29. The process of claim 27, wherein the biomass comprises wood waste, paper waste, cardboard waste, wood chips, pulp waste, or agricultural biomass.

30. The process of claim 27, wherein the chemical warfare agent comprises a halogenated or organophosphate chemical warfare agent, such as Sarin or VX.

31. The process of claim 27, wherein the pathogen comprises a virus or a bacterium.

32. The process of claim 27, wherein the munition comprises rockets or shells containing explosive organic material and/or propellants, such as trinitrotoluene (TNT) or cyclotrimethylenetrinitramine (RDX).

33. A process for reducing an organic material to produce methane comprising:

(a1) contacting the organic material with an excess amount of hydrogen gas in an enclosed reduction chamber at ambient temperature, wherein the reduction chamber is substantially free of oxygen, and heating the reduction chamber to cause a temperature increase in the organic material from ambient temperature to up to 425° C. at a rate of up to about 8° C. per minute, under positive pressure, to form a first gaseous mixture comprising methane, hydrogen, acid, and partially reduced volatile organic molecules; and

(b1) neutralizing the first gaseous mixture with a base.

34. The process of claim 33, wherein step (a1) is conducted as a batch process.

35. The process of claim 33 or 34, wherein the process is performed at a pressure of greater than about 1 atm, and less than about 5 atm.

36. The process of any one of claims 33-35, wherein the process is performed at a pressure of: at least about 2 atm, and less than about 5 atm; or from about 2 atm to about 3 atm.

37. The process of claim 33 or 34, wherein, in step (a1) the process further comprises:

38. The process of any one of claims 33-37, wherein step (b1) comprises neutralizing the first gaseous mixture with a base at a temperature of from about 70° C. to about 100° C., or about 85° C., to form a neutralized first gaseous mixture.

39. The process of claim 38, wherein the base is selected from an alkali metal hydroxide, an alkaline earth metal hydroxide, an alkali metal carbonate, or an alkaline earth metal carbonate.

40. The process of claim 39, wherein the base is selected from sodium hydroxide or calcium carbonate.

41. The process of any one of claims 38-40, further comprising cooling the neutralized first gaseous mixture.

42. The process of claim 41, wherein the neutralized first gaseous mixture is cooled to a temperature of from about 5° C. to about 35° C.

43. The process of claim 41 or 42, wherein the neutralized first gaseous mixture is contacted with a solution comprising potassium permanganate to remove phosphorus containing molecules from the neutralized first gaseous mixture.
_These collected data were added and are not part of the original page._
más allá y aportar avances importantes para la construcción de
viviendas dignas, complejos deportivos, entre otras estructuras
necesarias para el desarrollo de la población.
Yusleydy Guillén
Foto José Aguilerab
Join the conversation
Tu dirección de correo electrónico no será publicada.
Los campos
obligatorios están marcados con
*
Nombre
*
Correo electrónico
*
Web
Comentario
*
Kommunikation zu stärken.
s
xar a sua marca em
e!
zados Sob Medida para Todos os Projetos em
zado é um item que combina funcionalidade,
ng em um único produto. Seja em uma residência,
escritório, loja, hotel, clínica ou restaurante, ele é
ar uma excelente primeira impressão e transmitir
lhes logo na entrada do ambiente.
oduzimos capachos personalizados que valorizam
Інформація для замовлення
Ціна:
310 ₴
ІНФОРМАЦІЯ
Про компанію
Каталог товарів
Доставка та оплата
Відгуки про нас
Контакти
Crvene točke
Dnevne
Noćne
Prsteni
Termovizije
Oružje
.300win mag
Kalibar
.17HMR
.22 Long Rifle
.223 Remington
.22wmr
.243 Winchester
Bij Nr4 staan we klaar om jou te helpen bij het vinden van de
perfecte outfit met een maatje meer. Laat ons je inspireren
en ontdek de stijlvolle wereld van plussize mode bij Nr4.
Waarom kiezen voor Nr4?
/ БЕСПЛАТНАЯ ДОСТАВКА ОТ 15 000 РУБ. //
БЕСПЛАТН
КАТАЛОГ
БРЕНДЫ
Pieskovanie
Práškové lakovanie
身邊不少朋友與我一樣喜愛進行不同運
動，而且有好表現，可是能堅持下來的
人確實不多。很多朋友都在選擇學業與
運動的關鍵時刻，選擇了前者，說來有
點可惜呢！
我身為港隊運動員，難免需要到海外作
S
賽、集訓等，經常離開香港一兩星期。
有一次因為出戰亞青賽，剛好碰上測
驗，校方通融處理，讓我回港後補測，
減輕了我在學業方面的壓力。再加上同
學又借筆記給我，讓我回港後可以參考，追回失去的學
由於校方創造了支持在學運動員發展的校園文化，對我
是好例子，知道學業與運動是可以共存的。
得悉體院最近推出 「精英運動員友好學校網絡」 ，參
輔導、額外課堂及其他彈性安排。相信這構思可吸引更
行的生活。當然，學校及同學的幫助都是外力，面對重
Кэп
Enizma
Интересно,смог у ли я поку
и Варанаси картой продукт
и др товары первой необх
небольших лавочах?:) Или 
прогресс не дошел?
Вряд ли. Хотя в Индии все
44. The process of any one of claims 33-43, wherein the temperature increase in the organic material is from ambient temperature to up to about 400° C.

45. The process of claim 44, wherein the organic material is bitumen, the first gaseous mixture comprises a lighter fraction of synthetic crude oil, and step (a1) produces a non-volatile product comprising synthetic crude oil.

46. The process of claim 45, further comprising separating the excess hydrogen from the methane and the lighter fraction of synthetic crude oil after neutralizing the first gaseous mixture.

47. The process of claim 46, further comprising recycling the excess hydrogen to step (a1) and/or step (b1).